30/10/11

Diplomatie de connivence et ordre international

par Alain Gresh
Il n’est pas facile de déchiffrer l’ordre international qui se met en place depuis la chute du camp socialiste et la fin de la guerre froide, même si un « directoire du monde », représenté par le G8, tente de s’affirmer. On sait en revanche qu’il reste profondément injuste, comme le remarque Bertrand Badie, enseignant-chercheur au Centre d’études et de recherches internationales (CERI) : « Une différence majeure, écrit le politologue dans son dernier ouvrage (1), nous sépare du temps des concerts européens fondateurs : au XIXe siècle, cinq Etat prédominants en excluaient une dizaine ; aujourd’hui, 8 en
excluent 184, tandis que le G20 en exclut encore 172 ! » Et cette exclusion est, selon lui, « doublement fautive, car, objectivement, elle diminue les chances de régulation, subjectivement, elle sème la frustration, l’humiliation, le ressentiment et donc la violence ».

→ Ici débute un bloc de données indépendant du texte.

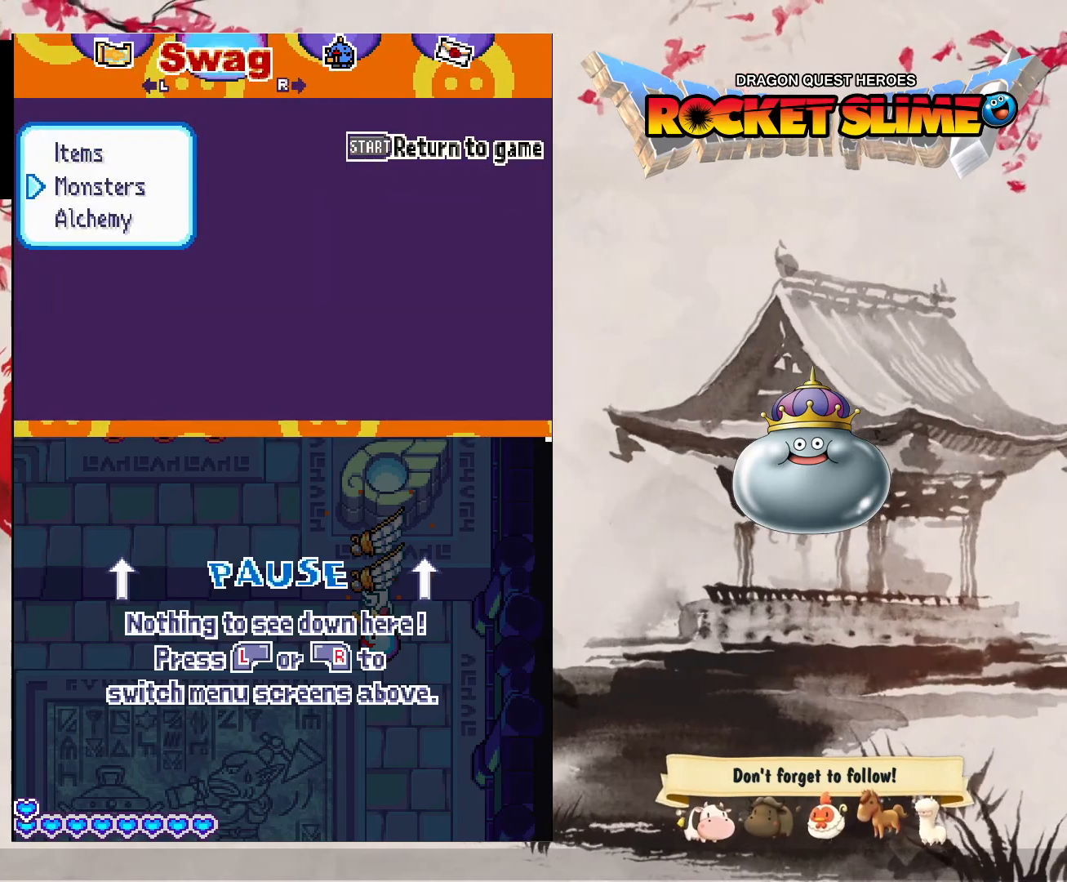
{"dt_ms": 1000, "buttons": [], "left_stick": "center", "right_stick": "center"}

La « noblesse occidentale » s’accroche à ses privilèges. Elle les justifie désormais non plus au nom de la lutte contre le communisme, mais d’une synthèse de références chrétiennes, de paternalisme et de messianisme, de prétention à l’universalité et à l’incarnation des idées de liberté, de démocratie et d’Etat de droit. Sous ce manteau « culturel », « purement imaginaire, l’Occident décrit un espace qui n’a aucune signification objective, géographique, historique ou sociologique ». Et il s’incarne dans un pacte militaire, au sein de l’Organisation du traité de l’Atlantique nord (OTAN), qui « devient un instrument de conversion de l’idée de “Nord” en celle d’“Occident” ».

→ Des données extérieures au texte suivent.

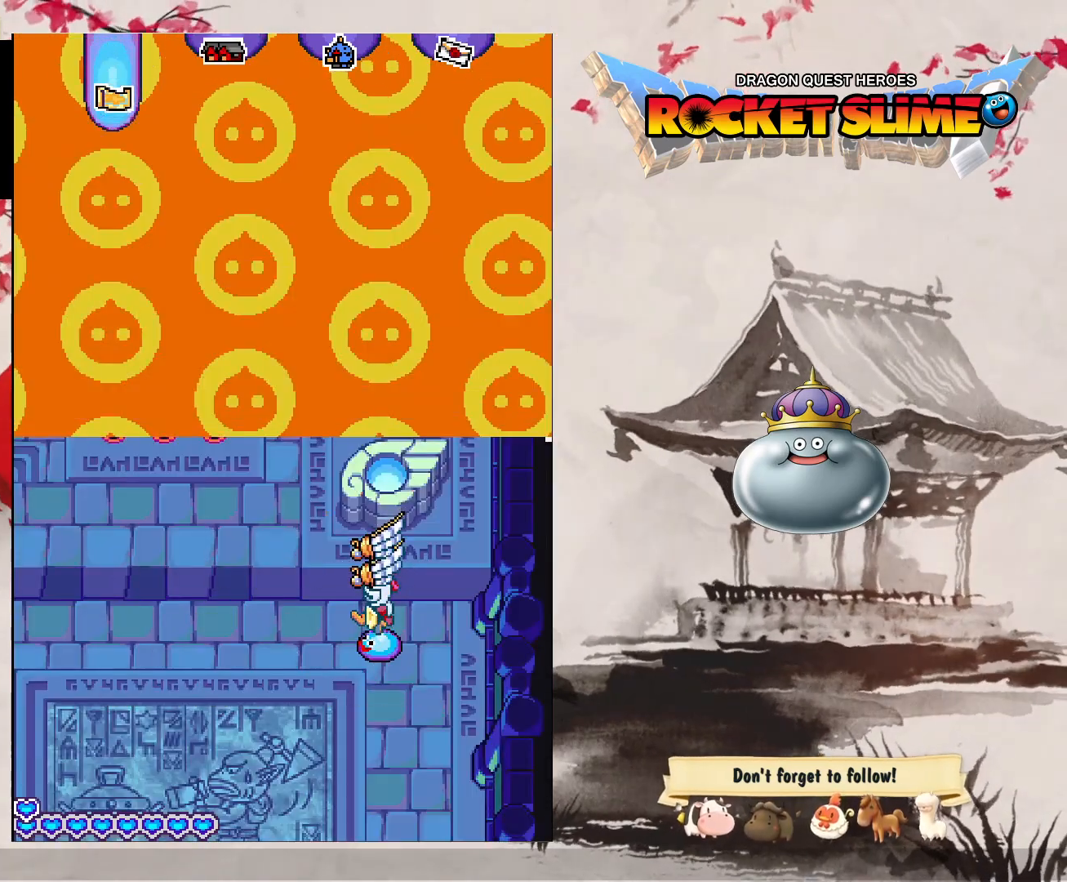
{"dt_ms": 500, "buttons": [], "left_stick": "center", "right_stick": "center", "events": []}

Cet ordre est désormais fortement contesté, d’abord par le « basculement de la richesse » qui porte un coup à l’oligarchie fondatrice. Les puissances émergentes, de la Chine au Brésil, constituent, selon l’auteur, « une alternative à l’ancien directoire, non seulement dans la forme, mais aussi dans son jeu. Avec des ressources propres, des valeurs inédites, des positionnements renouvelés sur l’échiquier international, [elles peuvent] aller au-delà de la simple transformation et proposer autre chose, comme dans une nouvelle revanche de la mondialisation ». D’où les tentatives du G8 de les faire taire en les intégrant au G20.
Paradoxalement, une des conséquences de la constitution du G8 et d’un directoire du monde, comme le note Badie, a été la création, en contrepoint, d’une « société civile » internationale devenue un facteur actif sur la scène mondiale. C’est ce nouvel acteur qui intéresse Gustave Massiah dans son livre Une stratégie altermondialiste (2). Membre fondateur de ce mouvement altermondialiste, l’auteur en retrace l’histoire, avec ses succès rapides mais aussi ses échecs. Il explique également les débats qui le traversent — sur la violence, sur le pouvoir, sur la place de l’Etat —, d’autant plus compliqués que les interlocuteurs sont nombreux, et que, contrairement au club oligarchique, le mouvement ne souhaite laisser personne de côté. Il se veut une solution de rechange au néolibéralisme et, au-delà, au capitalisme, car « il oppose à la logique dominante la proposition d’organiser les sociétés et le monde, à partir de l’accès pour tous aux droits fondamentaux ».
Pour Massiah, trois issues sont possibles à la crise actuelle : une issue néoconservatrice, la guerre ; une refondation du capitalisme, celle du « Green New Deal », qui met en cause le néolibéralisme ; un dépassement du capitalisme. Articuler des alliances entre les forces qui soutiennent la deuxième issue et celles qui défendent la troisième, dans laquelle Massiah se reconnaît, n’est pas la moindre des difficultés.
Alors que la possibilité d’un ordre international se heurte, selon Badie, à nombre d’obstacles, Massiah cherche à définir un horizon à la fois utopique et concret qui permettrait d’« équilibrer les échanges mondialisés et les cadres interétatiques ».
Alain Gresh
(1) Bertrand Badie, La Diplomatie de connivence, La Découverte, Paris, 2011, 273 pages, 19 euros.

(2) Gustave Massiah, Une stratégie altermondialiste, La Découverte, 2011, 323 pages, 18,50 euros.